Time course of removal of catenation in MC simulations with only local vertex diffusion, for various polymer lengths (legend gives $N$ values). In all cases $\text{Ca}/N=0.16$ at $t=0$; at subsequent times Ca can change as a result of intermittently allowed segment overlaps. Each data set shows results averaged over four independent runs. (a) $⟨\text{Ca}⟩$ as a function of time, for $d=0.2$. Catenations are smoothly removed for $t<3\times {10}^4$; at later times fluctuations begin to dominate over free-energy-driven catenation reduction. (b) ${⟨{\text{Ca}}^2⟩}^{1/2}$ as a function of time for the runs of (a). In the smooth relaxation regime the results are nearly the same as in (a) indicating that there is very little variation from run to run. (c) Catenation density $⟨\text{Ca}⟩$ of (a) and (b) as a function of time. In the smooth removal regime $t<3\times {10}^4$, the data collapse onto a single curve terminating near $\text{Ca}/N=0.03$. The results indicate that the dynamics in the smooth removal regime are dominated by local relaxation processes. (d) Data for $⟨\text{Ca}⟩/N$ versus time for $d=0.05$ collapse for times $t<{10}^4$.

Figure 7

Lengthwise condensation mechanism.

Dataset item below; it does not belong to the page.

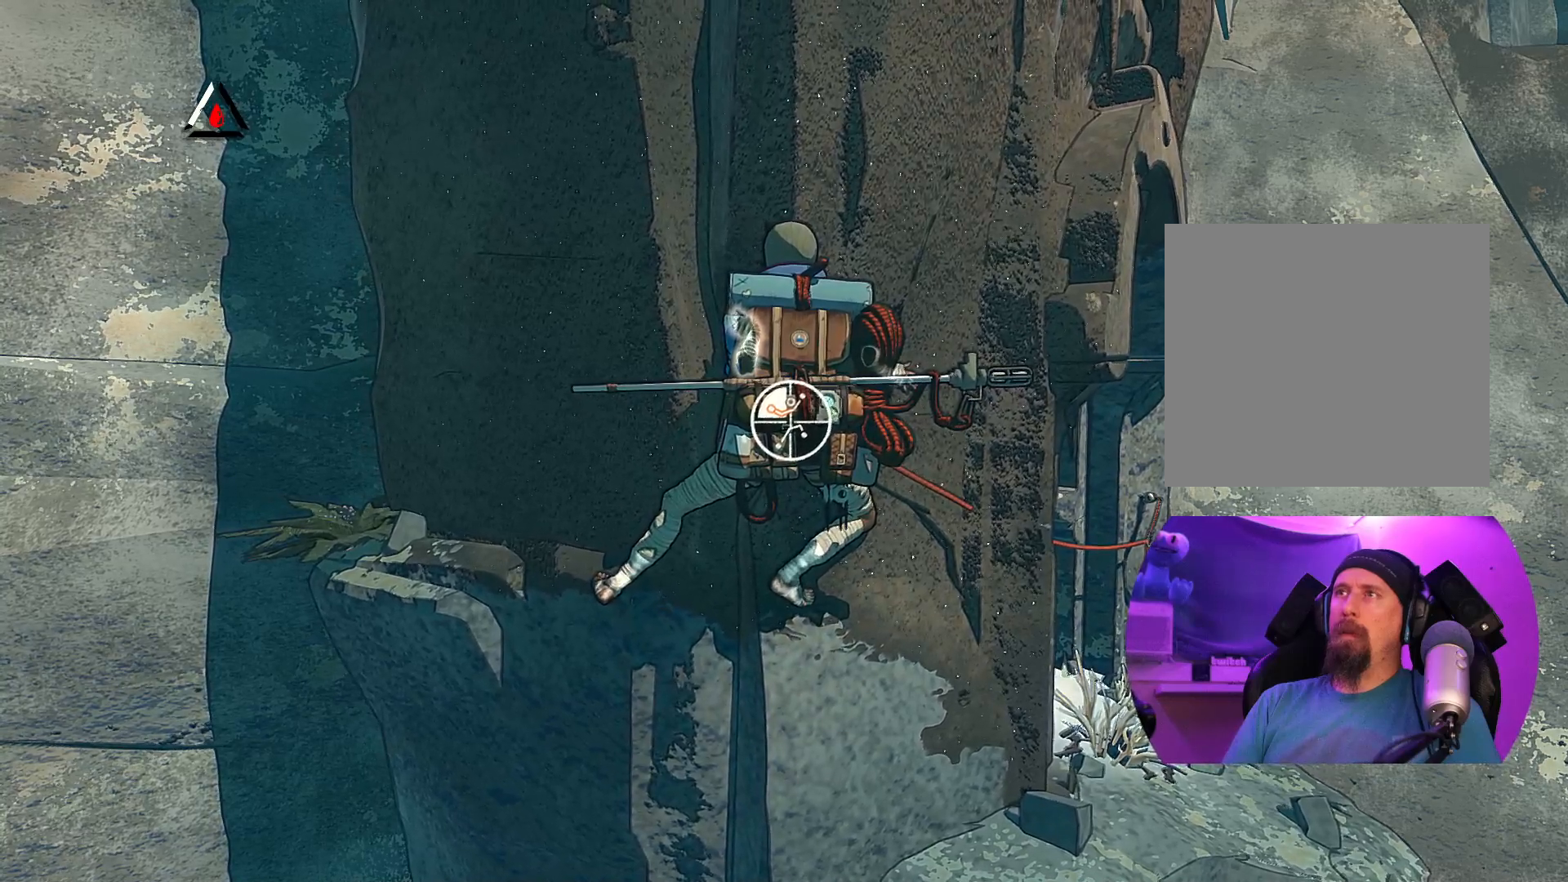
{"buttons": ["R1"], "left_stick": "up-left", "right_stick": "center", "events": []}
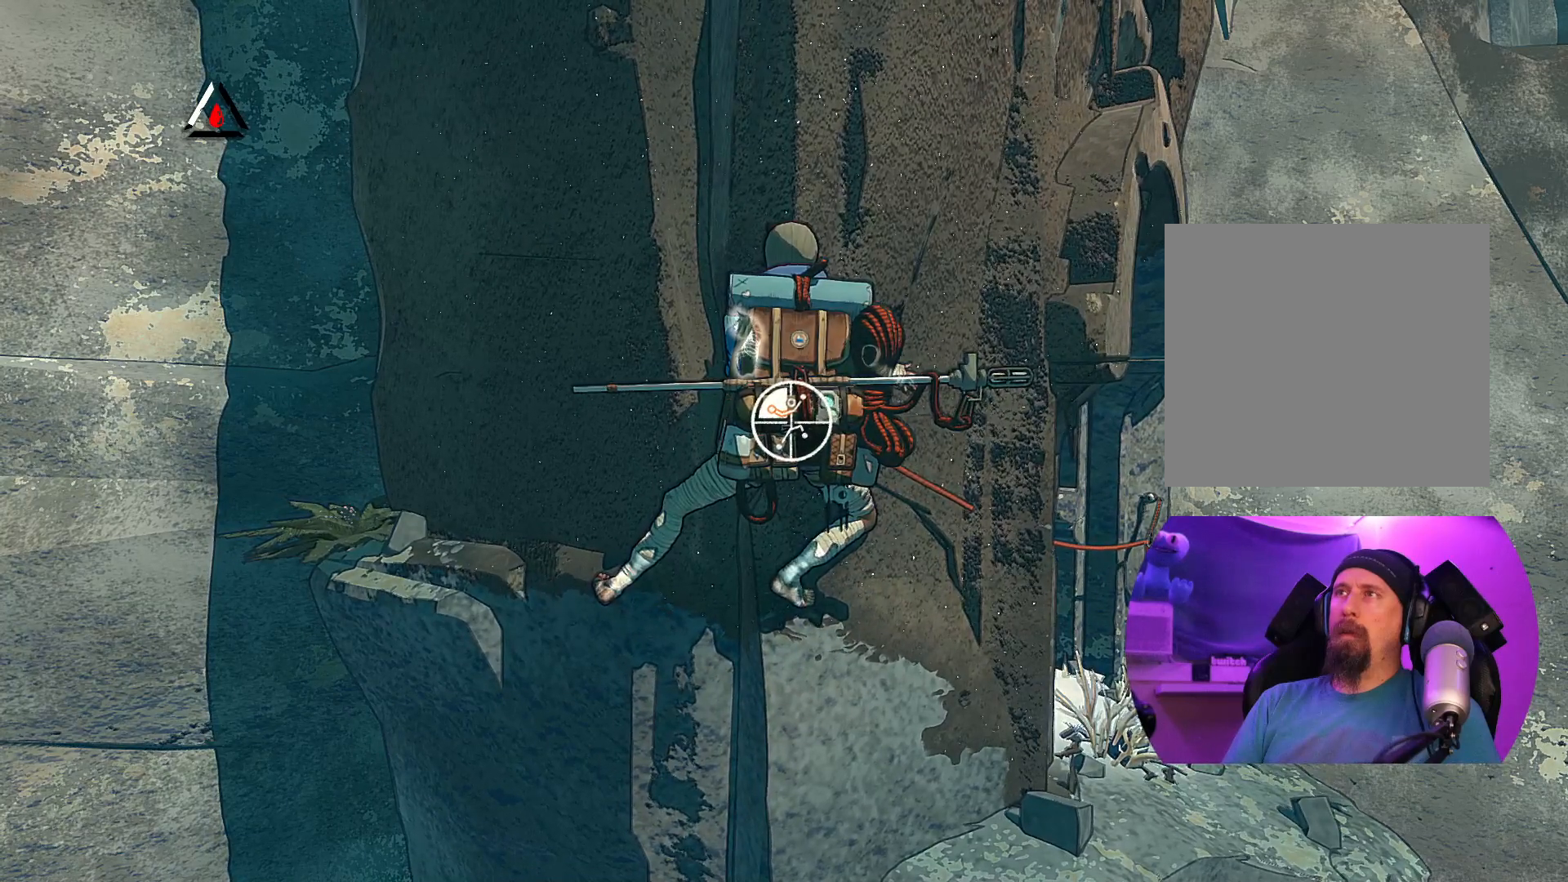
{"buttons": ["R1"], "left_stick": "up-right", "right_stick": "center", "events": [[217, "left_stick", "up-right"]]}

A segment of length $b$ of polymer of thickness $d$ is lengthwise-compacted into a new segment of length $b^{\prime }$ and thickness $d^{\prime }$. Successive segments are connected by short flexible linkers of the original polymer. As the segments become longer and thicker, entanglements are driven out of the polymer, both with itself and with other nearby polymers undergoing the same type of condensation.

Figure 8

(a) Close encounter of two segments spaced by roughly $N/2$ along a large circular polymer of $N$ segments allows it to be considered as two tethered rings. (b) A reconnection converting a trefoil knot on a single ring of $N$ segments to a $\text{Ca}=2$ link of two unknotted rings of $N/2$ segments. (c) Results for unknot probability $P_{\text{unknot}}$ as a function of $N$ for polymers with $d=0$ (IRW), $d=0.01$, $d=0.05$, and $d=0.2$. Exponential decays $\left(P_{\text{unknot}}\propto e^{-N/N_0}\right)$ determine knotting lengths $N_0$.